The band breaks into DMB’s signature songs. Lots of key modulations and emotive wailing. I think they’re out of tune but I’m corrected. This, I’m told, is how DMB actually sounds. Dads hoist their kids on their shoulders and sway gently. Mothers and wives, aware that this is a tender moment that deserves social media, position themselves like digital factotums, in front of their spouses and children with their phones up.

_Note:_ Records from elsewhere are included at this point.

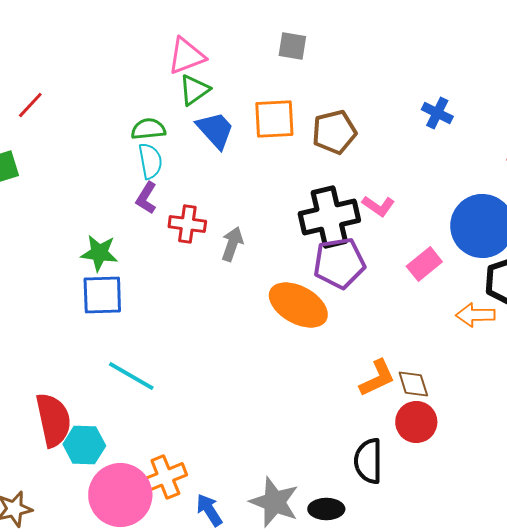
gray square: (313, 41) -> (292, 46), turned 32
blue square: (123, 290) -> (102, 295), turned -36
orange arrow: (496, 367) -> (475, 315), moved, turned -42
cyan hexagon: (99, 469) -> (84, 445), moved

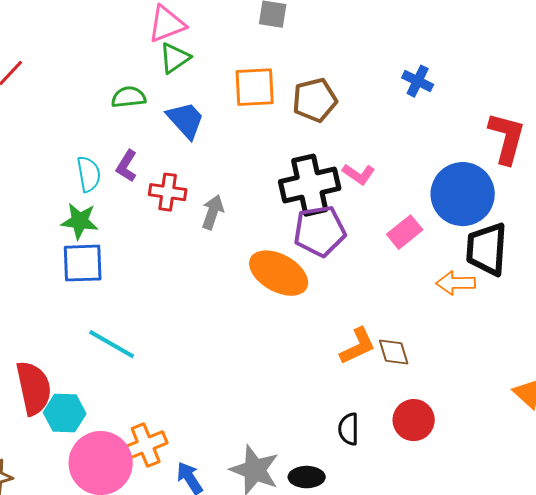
blue trapezoid: (215, 130) -> (186, 120), moved
cyan semicircle: (150, 161) -> (89, 174), moved
red circle: (416, 422) -> (414, 420), moved
black semicircle: (368, 461) -> (349, 429), size x0.7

The band runs through a few songs. Paolo hands out streamers and finally, mid-set, he brings out a massive parachute. Each parent grabs a part, arranges him or herself into a giant circle, and raises the fabric high. The band begins to play the song Crash Into Me, the title track to their best-selling album. It’s the melancholic reverie of a peeping Tom. The fathers sway. The mothers Snapchat. The kids run to the center of the parachute and laugh. Light filters through the colored panes of the parachute onto their faces. I can see in the blue-, purple- and orange-tinged light, the shine of pure happiness.

Regardless of the music, it’s easy to see why Rock and Roll Playhouse is so successful. Lest we forget, or try to make ourselves forget, live shows offer ecstatic communion. To be able to share that fun with your kid is, to quote a true artist, “a boy’s dream.”